───── Records supplied

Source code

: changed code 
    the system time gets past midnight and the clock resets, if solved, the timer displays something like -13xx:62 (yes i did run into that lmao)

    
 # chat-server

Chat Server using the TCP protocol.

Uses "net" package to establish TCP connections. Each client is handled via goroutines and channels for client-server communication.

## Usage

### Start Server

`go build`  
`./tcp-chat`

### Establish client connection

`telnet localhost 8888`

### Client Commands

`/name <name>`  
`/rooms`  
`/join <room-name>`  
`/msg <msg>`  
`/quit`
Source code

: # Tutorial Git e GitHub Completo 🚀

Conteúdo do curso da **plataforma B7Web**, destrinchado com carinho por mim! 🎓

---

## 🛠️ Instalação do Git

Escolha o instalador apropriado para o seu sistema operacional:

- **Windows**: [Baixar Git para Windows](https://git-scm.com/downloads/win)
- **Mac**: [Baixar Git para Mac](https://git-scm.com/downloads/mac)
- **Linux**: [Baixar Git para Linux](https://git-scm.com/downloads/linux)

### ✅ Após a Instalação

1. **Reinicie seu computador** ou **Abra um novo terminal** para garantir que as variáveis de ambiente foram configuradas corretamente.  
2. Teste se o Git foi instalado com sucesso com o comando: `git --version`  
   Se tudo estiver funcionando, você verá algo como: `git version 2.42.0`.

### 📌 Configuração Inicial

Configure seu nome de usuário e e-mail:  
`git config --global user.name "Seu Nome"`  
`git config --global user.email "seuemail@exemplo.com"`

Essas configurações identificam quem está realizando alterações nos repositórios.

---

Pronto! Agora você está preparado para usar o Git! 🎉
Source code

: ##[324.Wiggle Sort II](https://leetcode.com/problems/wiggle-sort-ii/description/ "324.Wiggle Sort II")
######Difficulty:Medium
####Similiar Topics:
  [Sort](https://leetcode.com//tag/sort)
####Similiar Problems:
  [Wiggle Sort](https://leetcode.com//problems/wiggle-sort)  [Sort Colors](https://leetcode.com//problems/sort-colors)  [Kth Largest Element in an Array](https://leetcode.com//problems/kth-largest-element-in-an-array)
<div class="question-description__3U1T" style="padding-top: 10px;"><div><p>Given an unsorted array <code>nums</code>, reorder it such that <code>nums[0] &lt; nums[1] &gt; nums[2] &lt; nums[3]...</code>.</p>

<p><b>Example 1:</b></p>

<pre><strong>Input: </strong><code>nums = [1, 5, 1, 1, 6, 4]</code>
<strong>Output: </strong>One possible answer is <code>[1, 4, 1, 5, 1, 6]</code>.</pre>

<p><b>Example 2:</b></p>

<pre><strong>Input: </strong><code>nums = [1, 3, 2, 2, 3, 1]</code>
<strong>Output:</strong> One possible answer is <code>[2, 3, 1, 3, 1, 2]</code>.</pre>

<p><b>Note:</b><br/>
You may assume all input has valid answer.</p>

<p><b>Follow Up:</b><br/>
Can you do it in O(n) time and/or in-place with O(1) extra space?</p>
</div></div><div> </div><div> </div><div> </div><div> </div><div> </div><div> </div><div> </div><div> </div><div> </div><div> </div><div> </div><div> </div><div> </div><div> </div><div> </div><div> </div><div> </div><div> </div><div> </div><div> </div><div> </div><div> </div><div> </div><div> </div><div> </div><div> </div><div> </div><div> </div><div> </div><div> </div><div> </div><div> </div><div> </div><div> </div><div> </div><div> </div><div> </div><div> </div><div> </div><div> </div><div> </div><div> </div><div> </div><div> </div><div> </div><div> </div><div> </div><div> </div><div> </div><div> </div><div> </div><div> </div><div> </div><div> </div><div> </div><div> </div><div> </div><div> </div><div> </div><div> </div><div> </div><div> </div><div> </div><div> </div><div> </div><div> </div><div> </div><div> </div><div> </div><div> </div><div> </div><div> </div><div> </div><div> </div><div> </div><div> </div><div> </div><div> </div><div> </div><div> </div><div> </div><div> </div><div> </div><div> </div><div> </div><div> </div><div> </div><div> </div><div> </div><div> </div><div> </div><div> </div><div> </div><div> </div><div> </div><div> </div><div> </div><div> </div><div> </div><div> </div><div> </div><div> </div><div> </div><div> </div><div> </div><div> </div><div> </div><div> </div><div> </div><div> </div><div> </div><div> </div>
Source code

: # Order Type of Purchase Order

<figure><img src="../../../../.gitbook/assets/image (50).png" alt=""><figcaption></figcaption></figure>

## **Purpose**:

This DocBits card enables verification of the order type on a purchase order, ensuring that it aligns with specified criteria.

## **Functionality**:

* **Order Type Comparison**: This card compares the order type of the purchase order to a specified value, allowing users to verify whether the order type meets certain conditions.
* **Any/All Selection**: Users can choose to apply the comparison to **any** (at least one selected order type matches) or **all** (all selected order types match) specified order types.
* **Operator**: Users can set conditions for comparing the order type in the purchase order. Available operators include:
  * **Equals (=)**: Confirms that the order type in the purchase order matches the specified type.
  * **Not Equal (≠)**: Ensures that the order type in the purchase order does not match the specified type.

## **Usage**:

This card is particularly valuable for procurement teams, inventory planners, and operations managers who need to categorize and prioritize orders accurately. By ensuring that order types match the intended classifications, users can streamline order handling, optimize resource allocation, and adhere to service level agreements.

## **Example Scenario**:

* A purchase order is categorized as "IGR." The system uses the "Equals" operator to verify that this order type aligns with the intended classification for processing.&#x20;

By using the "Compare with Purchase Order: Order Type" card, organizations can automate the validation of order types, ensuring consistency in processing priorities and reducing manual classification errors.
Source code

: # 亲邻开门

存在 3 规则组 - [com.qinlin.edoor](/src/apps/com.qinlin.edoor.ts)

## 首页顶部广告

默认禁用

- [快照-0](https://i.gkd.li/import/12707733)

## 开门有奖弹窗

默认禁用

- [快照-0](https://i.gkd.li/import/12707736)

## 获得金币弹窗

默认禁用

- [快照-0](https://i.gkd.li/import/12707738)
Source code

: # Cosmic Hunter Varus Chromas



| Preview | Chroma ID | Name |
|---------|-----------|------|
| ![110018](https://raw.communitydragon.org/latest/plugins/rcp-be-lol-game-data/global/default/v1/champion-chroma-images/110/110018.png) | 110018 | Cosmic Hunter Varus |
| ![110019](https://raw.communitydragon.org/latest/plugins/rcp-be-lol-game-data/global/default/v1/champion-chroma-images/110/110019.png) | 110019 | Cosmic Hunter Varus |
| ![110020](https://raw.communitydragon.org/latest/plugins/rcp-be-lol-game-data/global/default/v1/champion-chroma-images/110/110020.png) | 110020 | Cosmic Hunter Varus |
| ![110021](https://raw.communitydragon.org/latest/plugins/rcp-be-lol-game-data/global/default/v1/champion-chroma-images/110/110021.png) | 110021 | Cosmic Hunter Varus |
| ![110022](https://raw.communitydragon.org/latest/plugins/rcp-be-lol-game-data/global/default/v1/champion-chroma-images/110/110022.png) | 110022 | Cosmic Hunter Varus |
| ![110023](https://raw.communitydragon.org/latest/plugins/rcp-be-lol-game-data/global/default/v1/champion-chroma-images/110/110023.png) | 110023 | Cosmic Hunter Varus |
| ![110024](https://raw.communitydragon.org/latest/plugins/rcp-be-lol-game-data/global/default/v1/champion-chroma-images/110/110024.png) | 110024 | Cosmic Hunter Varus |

──────────

**Activity**
Every line in the entries above that mentions the word "matches" must be shown.

**Answer box**
* **Any/All Selection**: Users can choose to apply the comparison to **any** (at least one selected order type matches) or **all** (all selected order types match) specified order types.
  * **Equals (=)**: Confirms that the order type in the purchase order matches the specified type.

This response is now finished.